[Fix] Set div_mode to False and fix view_as position (#912)

yiz-liu · web-flow · commit a73bd6caf44b · 2025-05-22T09:57:25.000+08:00
### What this PR does / why we need it?  Set div_mode to False to use the ACLNN kernel, which is crucial when using ACL Graph. ### Does this PR introduce _any_ user-facing change?  ### How was this patch tested?  Signed-off-by: Yizhou Liu <liu_yizhou@outlook.com>
diff --git a/vllm_ascend/ops/attention.py b/vllm_ascend/ops/attention.py
@@ -131,7 +131,6 @@ def vanilla_chunked_prefill(
 
     attn_output = (attn_output[q_mask].view([-1, num_query_heads,
                                              head_dim]).to(output.dtype))
-    output = output.view_as(attn_output)
     output.copy_(attn_output)
     return attn_output
 
@@ -248,6 +247,7 @@ def vanilla_chunked_prefill_mla(
 
     attn_output = (attn_output[q_mask].view([-1, num_heads,
                                              v_head_dim]).to(output.dtype))
+    output = output.view_as(attn_output)
     output.copy_(attn_output)
     return attn_output
 
diff --git a/vllm_ascend/quantization/w8a8.py b/vllm_ascend/quantization/w8a8.py
@@ -24,7 +24,7 @@
 def quant_per_tensor(in_tensor: torch.Tensor, input_scale: torch.Tensor,
                      input_offset: torch.Tensor):
     return torch_npu.npu_quantize(in_tensor, input_scale, input_offset,
-                                  torch.qint8, -1, True)
+                                  torch.qint8, -1, False)
 
 
 class AscendW8A8LinearMethod:
@@ -102,12 +102,12 @@ def apply(
 
     def process_weights_after_loading(self, layer):
         expanding_factor = layer.weight.data.shape[1]

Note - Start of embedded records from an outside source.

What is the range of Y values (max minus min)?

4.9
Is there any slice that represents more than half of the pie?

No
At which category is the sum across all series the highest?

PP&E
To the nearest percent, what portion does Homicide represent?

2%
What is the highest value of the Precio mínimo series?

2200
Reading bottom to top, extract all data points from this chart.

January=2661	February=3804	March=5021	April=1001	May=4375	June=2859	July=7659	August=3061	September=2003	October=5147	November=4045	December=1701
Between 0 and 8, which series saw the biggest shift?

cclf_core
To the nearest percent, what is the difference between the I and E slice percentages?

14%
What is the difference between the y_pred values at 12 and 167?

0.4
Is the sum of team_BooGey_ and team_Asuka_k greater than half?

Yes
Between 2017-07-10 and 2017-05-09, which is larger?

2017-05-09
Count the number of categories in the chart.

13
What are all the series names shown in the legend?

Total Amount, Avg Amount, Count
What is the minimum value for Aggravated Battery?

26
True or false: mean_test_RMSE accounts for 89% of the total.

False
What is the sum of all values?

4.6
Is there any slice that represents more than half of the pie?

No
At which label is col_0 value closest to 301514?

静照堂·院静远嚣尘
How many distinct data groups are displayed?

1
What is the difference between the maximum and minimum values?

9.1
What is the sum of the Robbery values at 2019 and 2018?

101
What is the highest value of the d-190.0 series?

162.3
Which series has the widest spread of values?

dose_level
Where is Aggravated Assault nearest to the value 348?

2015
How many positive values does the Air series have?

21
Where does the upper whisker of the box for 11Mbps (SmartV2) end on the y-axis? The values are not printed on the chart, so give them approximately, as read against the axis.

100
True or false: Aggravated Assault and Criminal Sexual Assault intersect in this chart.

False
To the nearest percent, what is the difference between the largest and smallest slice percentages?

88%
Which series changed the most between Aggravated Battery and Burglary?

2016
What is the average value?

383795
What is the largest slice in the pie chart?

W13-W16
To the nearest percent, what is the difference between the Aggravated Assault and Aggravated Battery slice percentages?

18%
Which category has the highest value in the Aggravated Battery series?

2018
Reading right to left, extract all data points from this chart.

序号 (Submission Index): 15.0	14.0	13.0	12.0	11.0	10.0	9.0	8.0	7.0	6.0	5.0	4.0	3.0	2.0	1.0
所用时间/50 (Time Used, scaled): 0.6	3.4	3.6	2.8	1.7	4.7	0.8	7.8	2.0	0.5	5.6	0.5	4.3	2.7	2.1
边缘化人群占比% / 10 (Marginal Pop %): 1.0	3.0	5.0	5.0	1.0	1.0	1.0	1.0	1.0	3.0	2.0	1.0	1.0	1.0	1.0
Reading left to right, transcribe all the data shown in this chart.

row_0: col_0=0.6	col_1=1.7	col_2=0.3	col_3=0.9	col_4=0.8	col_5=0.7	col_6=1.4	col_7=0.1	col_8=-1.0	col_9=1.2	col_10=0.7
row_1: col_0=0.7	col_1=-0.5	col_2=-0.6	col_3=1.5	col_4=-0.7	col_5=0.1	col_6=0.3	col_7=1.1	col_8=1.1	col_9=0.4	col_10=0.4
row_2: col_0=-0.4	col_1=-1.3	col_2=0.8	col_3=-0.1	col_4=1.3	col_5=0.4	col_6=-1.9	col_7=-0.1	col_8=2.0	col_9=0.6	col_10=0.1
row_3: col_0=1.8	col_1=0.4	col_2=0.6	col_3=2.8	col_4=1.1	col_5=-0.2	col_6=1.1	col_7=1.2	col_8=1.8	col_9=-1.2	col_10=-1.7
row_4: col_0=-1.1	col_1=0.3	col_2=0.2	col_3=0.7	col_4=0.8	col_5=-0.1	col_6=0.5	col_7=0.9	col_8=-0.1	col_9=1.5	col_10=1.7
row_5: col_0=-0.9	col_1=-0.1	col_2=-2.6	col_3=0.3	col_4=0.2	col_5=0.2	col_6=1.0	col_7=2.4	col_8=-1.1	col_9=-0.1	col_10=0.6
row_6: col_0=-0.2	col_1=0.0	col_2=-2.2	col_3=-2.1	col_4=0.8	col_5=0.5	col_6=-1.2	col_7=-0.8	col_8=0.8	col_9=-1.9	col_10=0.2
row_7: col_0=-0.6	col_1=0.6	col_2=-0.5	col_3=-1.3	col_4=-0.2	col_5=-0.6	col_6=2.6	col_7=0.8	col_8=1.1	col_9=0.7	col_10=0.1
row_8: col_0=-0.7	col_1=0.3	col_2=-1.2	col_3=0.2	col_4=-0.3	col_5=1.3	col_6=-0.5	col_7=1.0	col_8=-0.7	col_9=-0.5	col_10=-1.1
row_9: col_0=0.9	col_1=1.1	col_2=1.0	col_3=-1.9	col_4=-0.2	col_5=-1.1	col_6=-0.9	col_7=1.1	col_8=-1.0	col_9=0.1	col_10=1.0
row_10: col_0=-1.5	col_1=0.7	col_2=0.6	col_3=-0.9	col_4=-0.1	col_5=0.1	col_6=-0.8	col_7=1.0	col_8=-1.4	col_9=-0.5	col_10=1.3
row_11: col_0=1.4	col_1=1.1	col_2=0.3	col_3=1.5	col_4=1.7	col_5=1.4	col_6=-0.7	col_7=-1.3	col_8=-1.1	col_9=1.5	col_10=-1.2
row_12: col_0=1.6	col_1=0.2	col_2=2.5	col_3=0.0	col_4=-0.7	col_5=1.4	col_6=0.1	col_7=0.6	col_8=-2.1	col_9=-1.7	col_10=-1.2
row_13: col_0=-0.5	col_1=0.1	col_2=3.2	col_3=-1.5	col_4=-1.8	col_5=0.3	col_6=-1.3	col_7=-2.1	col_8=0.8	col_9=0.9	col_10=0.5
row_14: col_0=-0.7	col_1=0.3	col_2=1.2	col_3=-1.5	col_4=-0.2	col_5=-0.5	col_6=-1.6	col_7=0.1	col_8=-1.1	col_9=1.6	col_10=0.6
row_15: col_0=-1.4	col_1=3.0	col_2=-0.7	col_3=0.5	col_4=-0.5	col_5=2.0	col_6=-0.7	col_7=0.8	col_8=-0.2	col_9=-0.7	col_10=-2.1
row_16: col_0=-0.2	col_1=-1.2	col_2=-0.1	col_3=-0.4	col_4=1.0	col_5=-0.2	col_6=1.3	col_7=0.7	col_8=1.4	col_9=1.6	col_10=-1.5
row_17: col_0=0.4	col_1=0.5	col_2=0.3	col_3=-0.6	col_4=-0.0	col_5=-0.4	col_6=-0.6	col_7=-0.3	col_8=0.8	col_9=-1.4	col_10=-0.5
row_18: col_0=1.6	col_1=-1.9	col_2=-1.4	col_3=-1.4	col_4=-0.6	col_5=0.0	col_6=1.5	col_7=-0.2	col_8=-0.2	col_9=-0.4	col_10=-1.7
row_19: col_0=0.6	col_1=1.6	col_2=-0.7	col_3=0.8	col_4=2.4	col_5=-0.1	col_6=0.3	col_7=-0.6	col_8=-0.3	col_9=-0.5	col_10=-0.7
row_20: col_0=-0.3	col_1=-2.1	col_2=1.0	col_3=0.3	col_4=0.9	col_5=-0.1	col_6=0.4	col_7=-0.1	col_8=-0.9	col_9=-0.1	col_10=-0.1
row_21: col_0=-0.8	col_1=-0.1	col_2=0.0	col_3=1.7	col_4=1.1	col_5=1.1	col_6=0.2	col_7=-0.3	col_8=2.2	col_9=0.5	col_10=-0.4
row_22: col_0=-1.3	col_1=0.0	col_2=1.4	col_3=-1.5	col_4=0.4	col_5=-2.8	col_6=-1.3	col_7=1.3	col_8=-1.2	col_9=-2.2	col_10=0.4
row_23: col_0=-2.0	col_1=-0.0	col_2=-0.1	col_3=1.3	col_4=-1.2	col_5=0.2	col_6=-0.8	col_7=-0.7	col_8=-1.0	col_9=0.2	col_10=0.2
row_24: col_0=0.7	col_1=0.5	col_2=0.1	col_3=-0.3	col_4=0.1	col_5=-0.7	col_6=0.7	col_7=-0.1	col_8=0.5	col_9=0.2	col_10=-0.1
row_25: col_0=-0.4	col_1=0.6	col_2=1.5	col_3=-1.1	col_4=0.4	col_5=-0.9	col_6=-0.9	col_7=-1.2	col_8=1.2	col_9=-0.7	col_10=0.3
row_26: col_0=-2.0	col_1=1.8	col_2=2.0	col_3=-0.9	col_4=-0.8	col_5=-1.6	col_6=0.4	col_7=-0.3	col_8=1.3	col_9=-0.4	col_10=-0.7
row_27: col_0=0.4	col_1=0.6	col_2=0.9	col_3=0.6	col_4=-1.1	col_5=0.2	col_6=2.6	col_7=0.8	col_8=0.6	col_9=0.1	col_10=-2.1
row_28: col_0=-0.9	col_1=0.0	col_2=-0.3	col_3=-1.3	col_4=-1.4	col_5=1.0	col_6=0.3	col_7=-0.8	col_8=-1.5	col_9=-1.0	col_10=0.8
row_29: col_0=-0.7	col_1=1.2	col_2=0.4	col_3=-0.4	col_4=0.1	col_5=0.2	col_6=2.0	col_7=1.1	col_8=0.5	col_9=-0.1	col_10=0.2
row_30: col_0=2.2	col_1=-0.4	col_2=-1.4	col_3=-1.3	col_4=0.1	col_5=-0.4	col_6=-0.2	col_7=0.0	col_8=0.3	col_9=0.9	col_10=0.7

-        layer.aclnn_input_scale = torch.nn.Parameter(
+        layer.aclnn_input_scale = 1 / torch.nn.Parameter(
             layer.input_scale.data.repeat(expanding_factor),
             requires_grad=False)
         layer.aclnn_input_offset = torch.nn.Parameter(
             layer.input_offset.data.repeat(expanding_factor),
-            requires_grad=False)
+            requires_grad=False).to(layer.aclnn_input_scale.dtype)
         if self.transpose_weight:
             layer.weight.data = layer.weight.data.transpose(0, 1).contiguous()
         layer.weight_scale.data = torch.flatten(layer.weight_scale.data)